KINGSTON, R.I. -- October 21, 2003 -- The National Forensic Association, a national association of more than 500 intercollegiate debate and speech programs, has chosen the University of Rhode Island to host its 2004 speech and debate championship tournament. This marks the first time in the associations 33 -year history that the tournament has been held in the Northeast. The announcement comes at the same time the URI debate is celebrating its 110th year.
Anywhere between 3,000 to 5,000 competitors, coaches, and judges from nearly every state come to Providence to participate in the five-day event from April 15 though 19. The tournament is expected to bring more than $2-million to the capitol city.
College and university students will compete in public speaking, dramatic interpretation of literature, limited preparation speaking, and debate. Because of its size and need for separate rooms, the tournament will utilize space in numerous buildings around the metropolitan area. The main hub for the event, however, will be URIs Feinstein Providence Campus, located at 80 Washington St.
"Providence is proud to serve as the host city for this exciting event. Some of America's brightest young minds will be in Providence next year, to test their ideas and poise in this championship tournament," said Mayor David N. Cicilline. "Providence - and the Northeast - is internationally-renowned for its outstanding institutions of higher learning. Those who are traveling here for this event, will see first-hand how we earned this reputation of excellence."
"This is an ideal way to feature Rhode Island and Providence," agreed Neil Alpert, an award-winning debater who graduated from URI in 2000. Alpert, along with John Devine, URIs director of debate, led the effort to bring the tournament to the Ocean State. Alpert is now with Capitol City Advisors, a full service fundraising and event-planning firm based in Washington, D.C., which is organizing the event. Alpert said that the championships will bring more than earnest competition to Rhode Island, suggesting that plans are in the works to bring in some national newsmakers to the state.
"Neil has done, and is doing, a tremendous job. His dedication and professionalism are responsible for bringing the championships to Rhode Island," said Devine.
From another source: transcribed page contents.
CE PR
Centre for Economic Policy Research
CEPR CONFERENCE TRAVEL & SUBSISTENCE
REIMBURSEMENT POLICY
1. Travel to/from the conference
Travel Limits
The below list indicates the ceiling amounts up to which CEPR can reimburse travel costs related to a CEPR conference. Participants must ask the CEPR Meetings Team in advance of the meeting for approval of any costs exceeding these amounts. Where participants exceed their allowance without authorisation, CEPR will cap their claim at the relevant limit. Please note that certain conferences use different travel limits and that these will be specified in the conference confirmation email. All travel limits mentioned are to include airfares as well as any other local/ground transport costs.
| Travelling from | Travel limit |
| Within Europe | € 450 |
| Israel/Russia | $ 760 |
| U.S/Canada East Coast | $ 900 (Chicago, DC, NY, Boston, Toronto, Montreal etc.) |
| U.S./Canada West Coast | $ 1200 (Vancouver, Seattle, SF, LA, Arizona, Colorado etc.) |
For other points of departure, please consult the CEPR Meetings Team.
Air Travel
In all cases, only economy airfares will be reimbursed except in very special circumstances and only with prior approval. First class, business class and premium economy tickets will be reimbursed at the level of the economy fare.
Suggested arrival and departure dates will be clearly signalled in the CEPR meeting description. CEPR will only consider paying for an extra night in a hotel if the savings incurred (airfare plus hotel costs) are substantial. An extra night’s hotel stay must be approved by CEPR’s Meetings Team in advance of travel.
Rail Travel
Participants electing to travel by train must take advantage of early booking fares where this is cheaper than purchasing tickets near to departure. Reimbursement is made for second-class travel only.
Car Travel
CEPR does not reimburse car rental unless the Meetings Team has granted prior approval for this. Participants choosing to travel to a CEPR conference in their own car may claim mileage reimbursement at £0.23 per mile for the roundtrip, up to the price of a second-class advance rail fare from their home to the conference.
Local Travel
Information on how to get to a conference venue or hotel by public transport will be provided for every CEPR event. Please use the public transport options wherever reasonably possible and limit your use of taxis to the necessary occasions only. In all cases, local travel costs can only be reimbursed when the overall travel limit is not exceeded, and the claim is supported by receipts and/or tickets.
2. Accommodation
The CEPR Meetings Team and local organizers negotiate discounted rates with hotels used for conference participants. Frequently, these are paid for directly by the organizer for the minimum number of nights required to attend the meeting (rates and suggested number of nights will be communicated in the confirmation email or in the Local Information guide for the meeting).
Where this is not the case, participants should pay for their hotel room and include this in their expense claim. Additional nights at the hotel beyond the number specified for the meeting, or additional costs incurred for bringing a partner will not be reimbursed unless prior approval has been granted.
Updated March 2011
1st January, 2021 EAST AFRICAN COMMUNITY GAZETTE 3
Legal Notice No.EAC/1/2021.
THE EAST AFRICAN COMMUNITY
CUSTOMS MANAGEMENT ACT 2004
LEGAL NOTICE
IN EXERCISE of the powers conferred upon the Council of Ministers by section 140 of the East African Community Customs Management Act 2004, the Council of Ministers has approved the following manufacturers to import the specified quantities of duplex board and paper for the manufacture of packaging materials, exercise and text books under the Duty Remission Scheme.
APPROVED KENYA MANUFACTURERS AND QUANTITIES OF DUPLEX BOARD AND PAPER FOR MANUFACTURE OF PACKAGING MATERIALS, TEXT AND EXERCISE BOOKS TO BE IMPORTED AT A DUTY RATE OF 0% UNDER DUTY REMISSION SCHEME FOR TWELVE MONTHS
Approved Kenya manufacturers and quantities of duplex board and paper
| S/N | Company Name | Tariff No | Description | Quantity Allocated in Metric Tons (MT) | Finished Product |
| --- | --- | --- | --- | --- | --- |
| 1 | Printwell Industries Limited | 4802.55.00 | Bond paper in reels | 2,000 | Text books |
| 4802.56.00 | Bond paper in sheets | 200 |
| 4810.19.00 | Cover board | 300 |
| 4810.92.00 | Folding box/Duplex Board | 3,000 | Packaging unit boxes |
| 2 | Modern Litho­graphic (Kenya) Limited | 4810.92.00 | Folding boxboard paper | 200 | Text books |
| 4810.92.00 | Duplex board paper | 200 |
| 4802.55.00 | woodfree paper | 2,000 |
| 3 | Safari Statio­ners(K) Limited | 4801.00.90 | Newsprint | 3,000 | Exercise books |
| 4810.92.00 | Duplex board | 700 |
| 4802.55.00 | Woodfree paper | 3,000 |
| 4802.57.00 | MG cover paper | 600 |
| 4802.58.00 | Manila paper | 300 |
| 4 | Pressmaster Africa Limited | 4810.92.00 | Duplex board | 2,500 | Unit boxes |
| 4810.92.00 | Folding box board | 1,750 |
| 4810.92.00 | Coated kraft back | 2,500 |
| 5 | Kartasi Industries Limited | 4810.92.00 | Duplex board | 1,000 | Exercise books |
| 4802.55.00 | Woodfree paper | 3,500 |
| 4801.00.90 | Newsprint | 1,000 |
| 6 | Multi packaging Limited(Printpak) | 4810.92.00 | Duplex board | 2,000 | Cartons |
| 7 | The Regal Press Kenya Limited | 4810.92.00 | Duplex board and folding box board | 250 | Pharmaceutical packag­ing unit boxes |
Debate, which is part of the URI College of Arts and Sciences Communication Studies Department, has been a tradition at URI since 1903 when the then Rhode Island State College, hosted debates on its quadrangle with other local colleges. Since then, the format in which the team competes has become much more structured, but the same spirit of proving a point continues.
Today the team is part of the National Forensics Association, which includes competitors from Boston University, Cornell, Northeastern, and Harvard.
URI has consistently qualified for the tournament. Last spring, two URI students, Stephen Osborn, a sophomore, and Kristen Maverick, a freshman, competed in the 2003 National Forensics Association Championships at Ball State University, Muncie, Ind., winning several preliminary rounds. Neither student had debated before coming to URI. Qualifying for nationals required them to make it to the elimination rounds during the regular season tournament.
"Im proud to be part of this tradition at URI," says Devine. "Its a privilege to work with these students who are as bright and capable and competitive as you will find. Debate is the essence of education. To do it, you learn the skills to take a set of facts and evaluate what they mean in a new context. Whether its a philosophy class or a science class, that is what education is about, not just learning ideas, but applying them to your life."